A 1,400 Percent Markup at Lucille Roberts' Woolworth Mansion [Updated: Paula Explains the Record Ask]

4 east 80th A 1,400 Percent Markup at Lucille Roberts' Woolworth Mansion [Updated: Paula Explains the Record Ask]If the mansions of Aby Rosen or J. Christopher Flowers do not offer the rich and fabulous enough of an opportunity to make a statement–they are asking $50 million and $40 million, respectively–how about a Gothic limestone castlette asking as much as both combined?

Brown Harris Stevens’ Paula Del Nunzio has just brought to market Lucille Roberts’ old mansion for $90 million, The Times reports. The workout queen, who died in 2003 after building an empire of womens-only gyms, bought the 35-foot-wide home for $6 million in 1995 from an exercise club that barred the fairer sex.

That is quite the price jump, even if the townhouse market has rebounded nicely. Consider that it is a 70 percent premium over Flowers’ record-breaking $53 million purchase, a bold, even bonkers, price. Perhaps the sellers, Roberts’ family, are short of breath from all that exercise.

According to The Times, 4 East 80th Street is sandwiched between two other massive homes–this one covers 18,000-square-feet–built by dime-store magnate Frank Winfield Woolworth. It is a doosy: “The seven-floor house with elevator includes a paneled library the width of the structure; a formal dining room that can seat 50; a parlor floor with 14-foot-high ceilings; 10 bedrooms, 11 and a half bathrooms; and 3 kitchens.”

For those looking for a lighter workout, the home can also be rented for a mere $210,000 a month.
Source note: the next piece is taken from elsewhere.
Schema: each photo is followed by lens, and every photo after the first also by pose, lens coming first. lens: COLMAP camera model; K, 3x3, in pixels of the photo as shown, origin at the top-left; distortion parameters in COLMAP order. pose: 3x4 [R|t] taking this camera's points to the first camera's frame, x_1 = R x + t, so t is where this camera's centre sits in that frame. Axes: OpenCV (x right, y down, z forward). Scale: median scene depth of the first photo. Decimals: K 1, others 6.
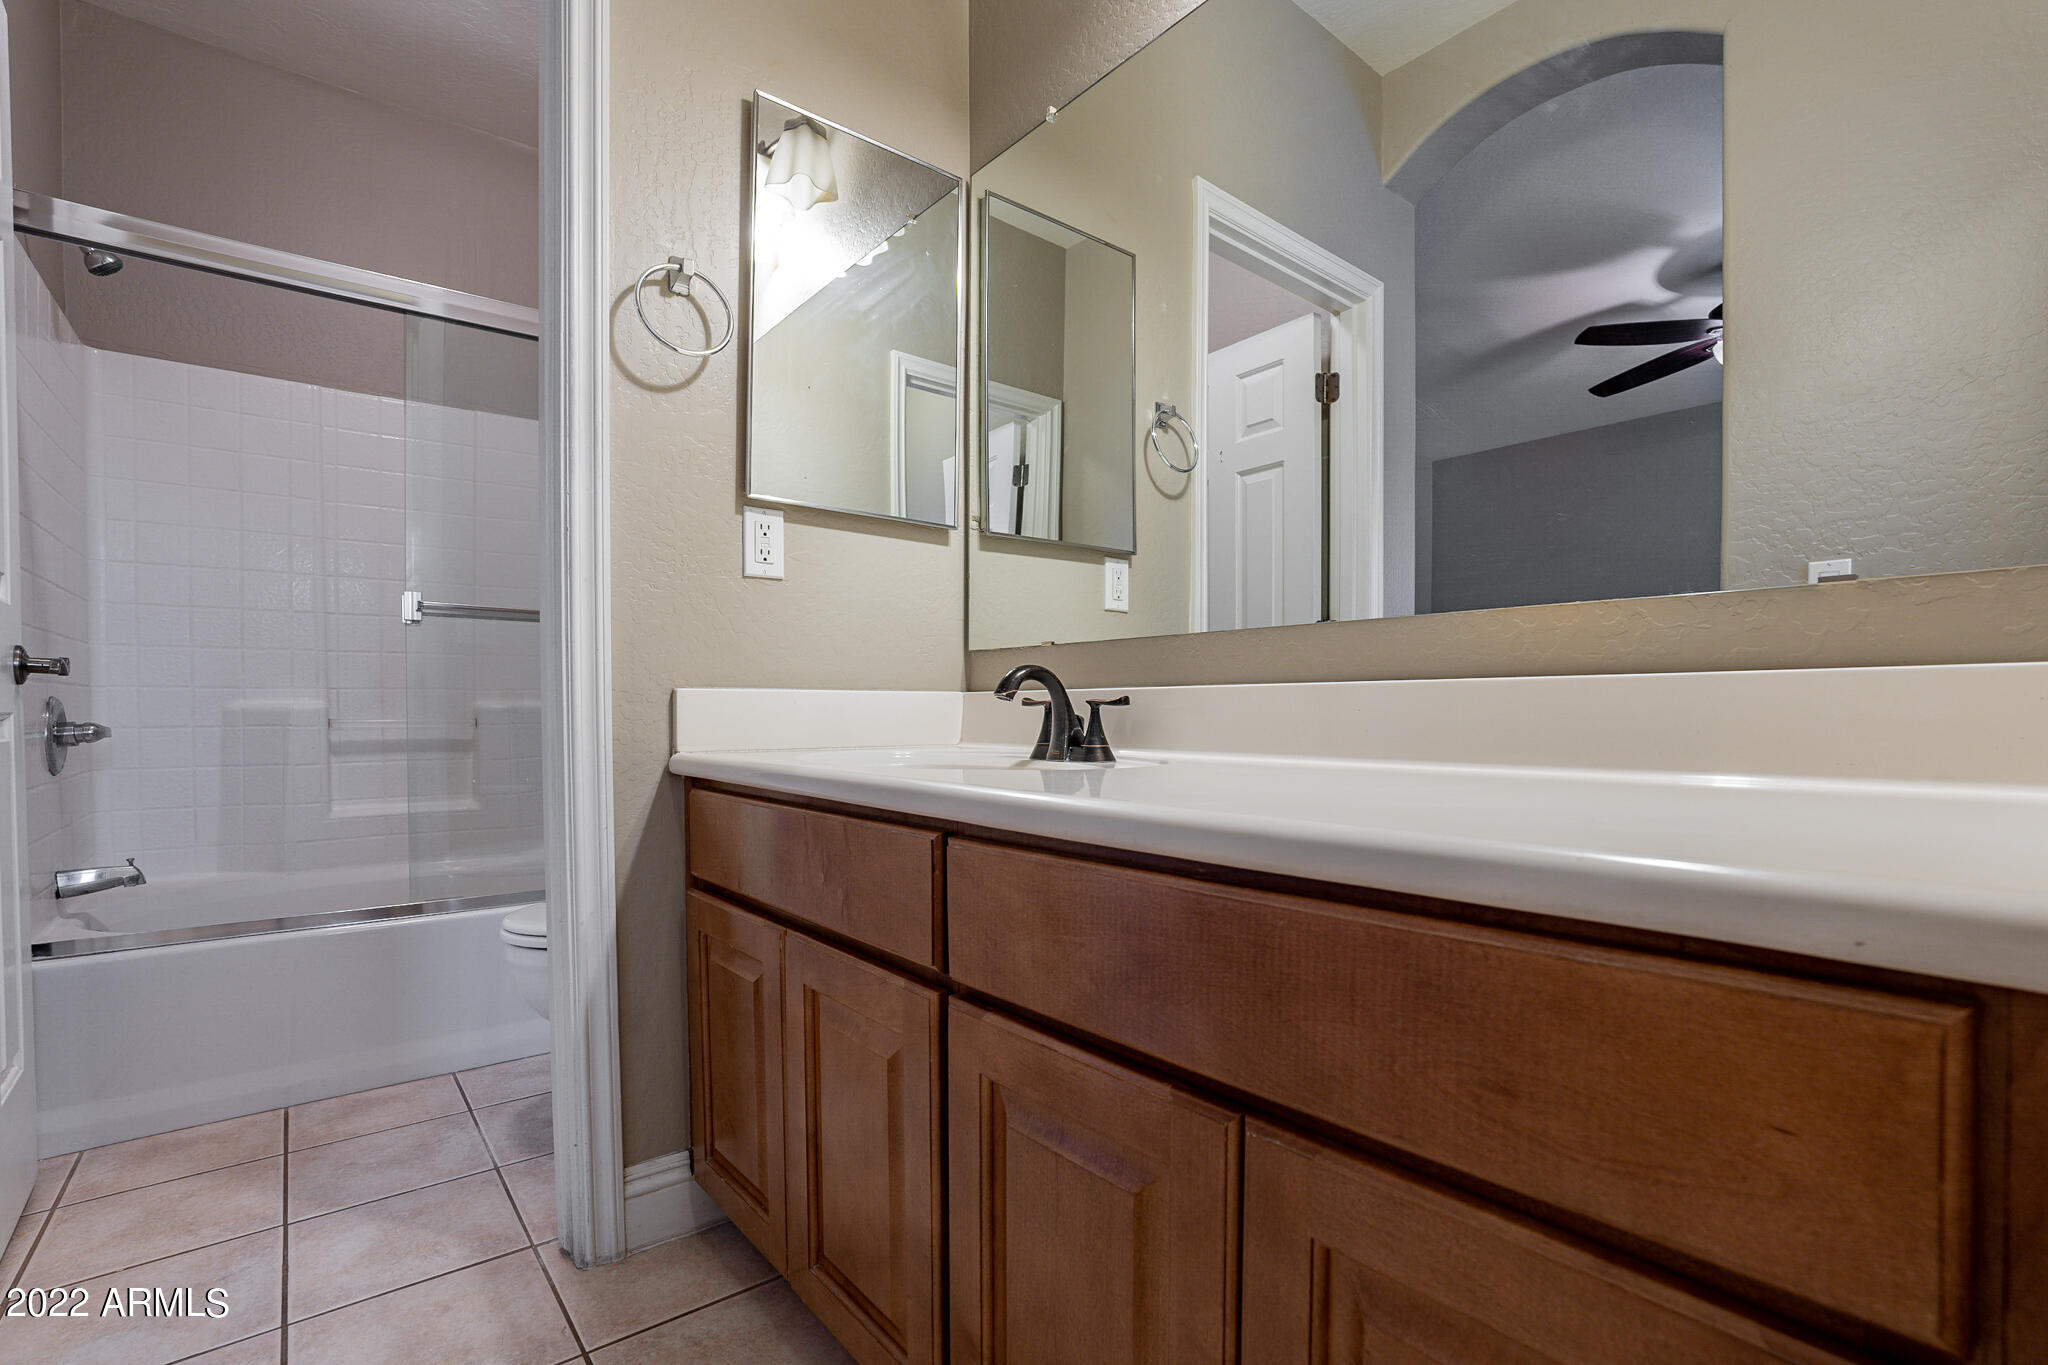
lens RADIAL K [[900.1, 0, 987.2], [0, 900.1, 689.5], [0, 0, 1]] dist [-0.084363, 0.019132]
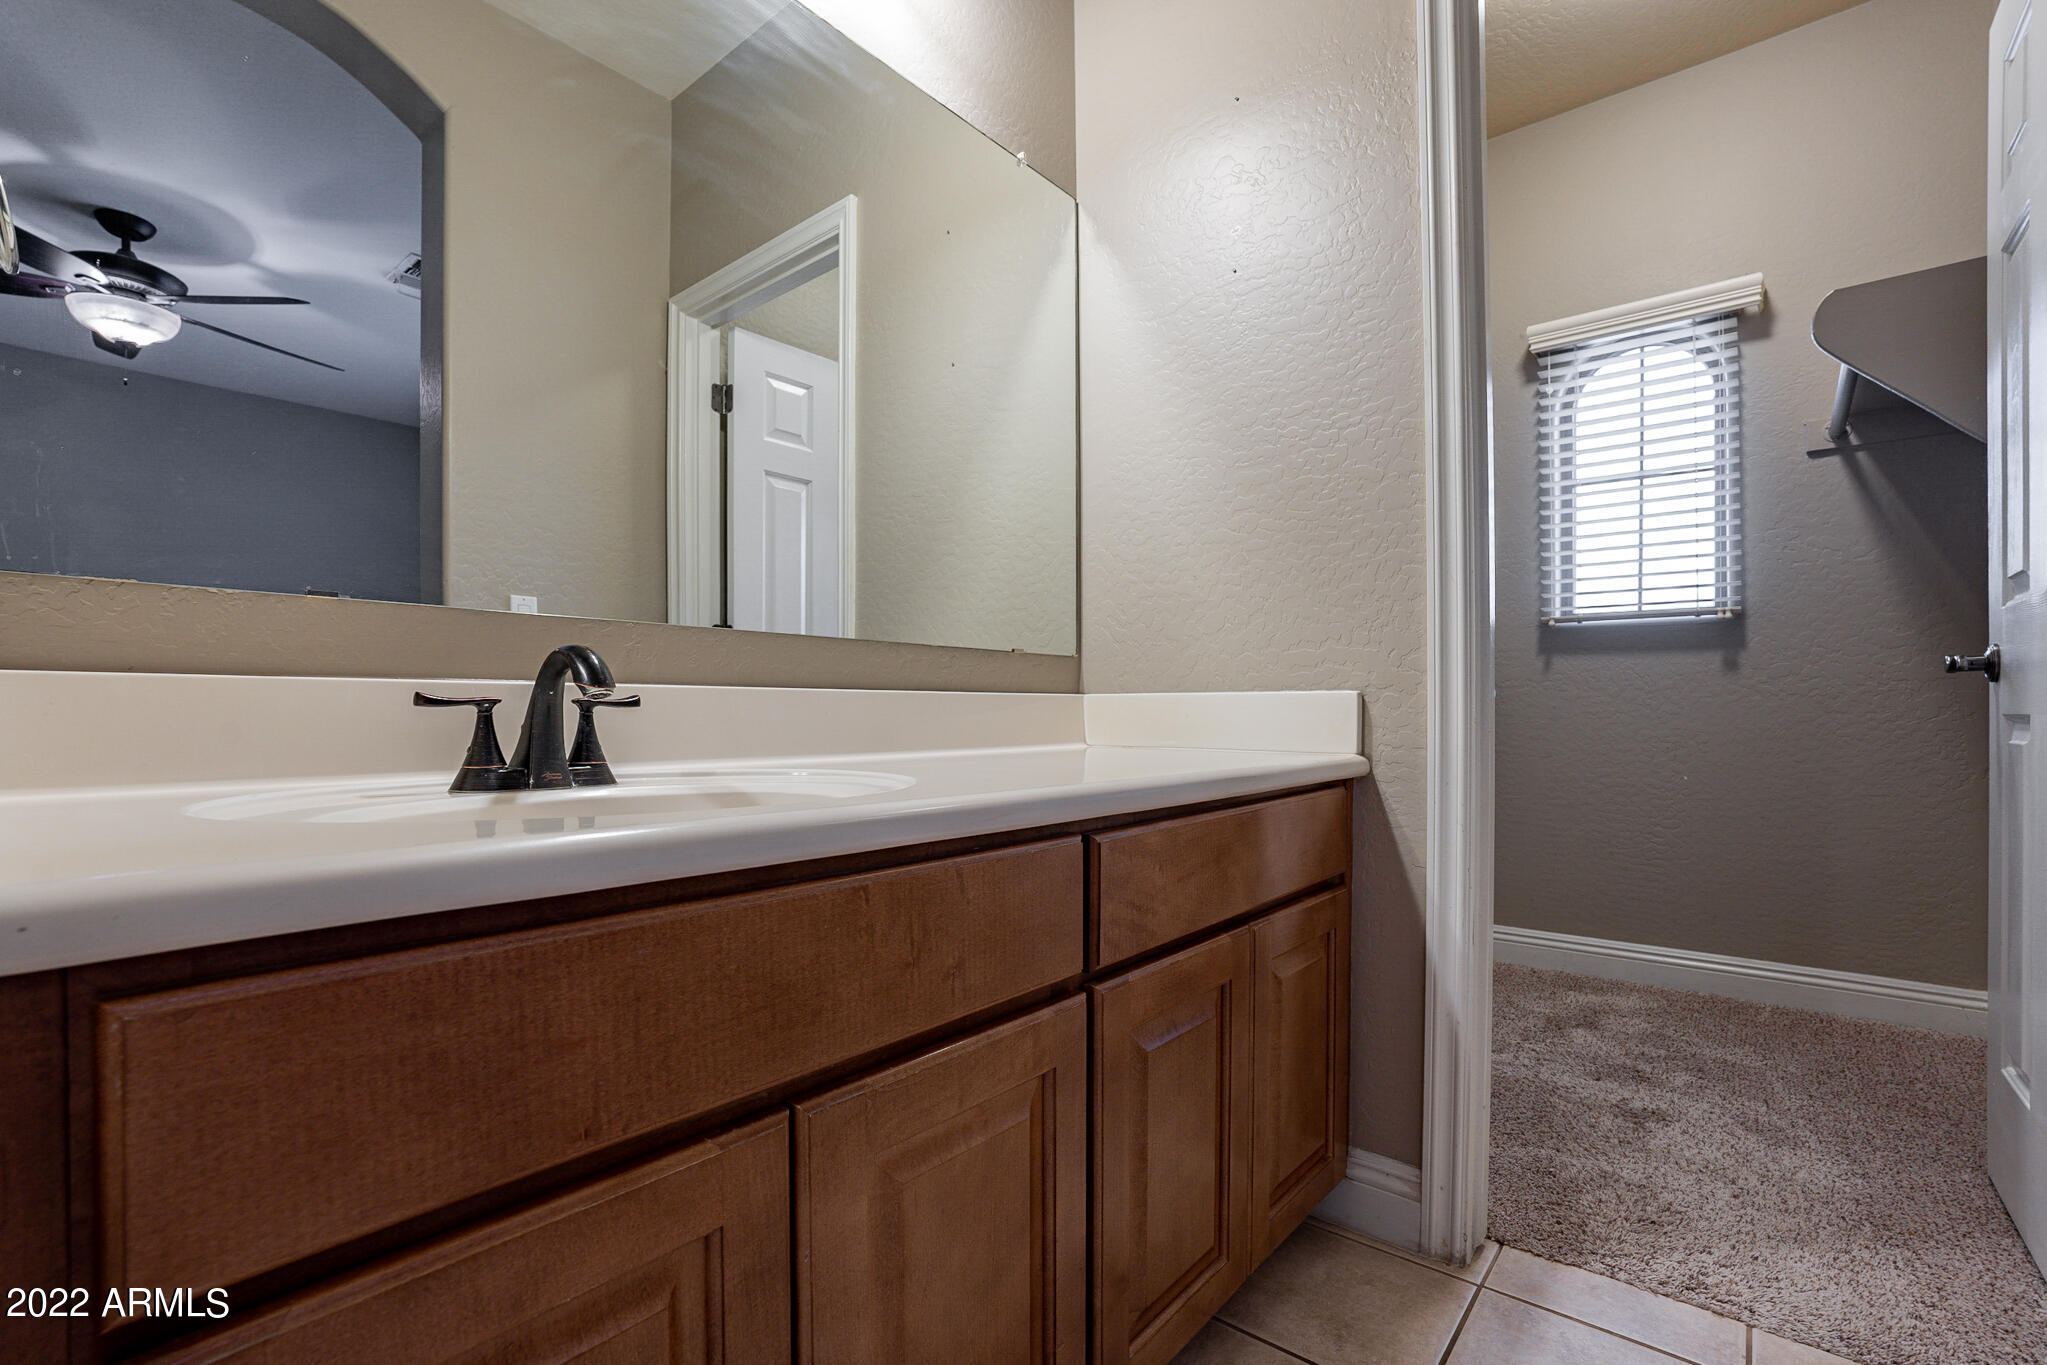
lens RADIAL K [[899.6, 0, 986.8], [0, 899.6, 689.5], [0, 0, 1]] dist [-0.084363, 0.019132]
pose [[-0.179339, 0.023047, 0.983517, -0.691188], [-0.016480, 0.999515, -0.026426, 0.018431], [-0.983649, -0.020948, -0.178872, 0.868396]]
UPDATE, 2:38 Paula Del Nunzio called The Observer to explain such a high asking price. “A critical point to note is that 4 East 75th Street is the first renovated mansion to be officially on the market,” she said. “Whereas all the other mansions that are on the market require a great deal of work, so that explains the different numbers.” She added that such a large home could take years to renovate, and there is the matter of finding lodging in the meantime, so a move-in ready mansion really is a rare thing that demands a premium.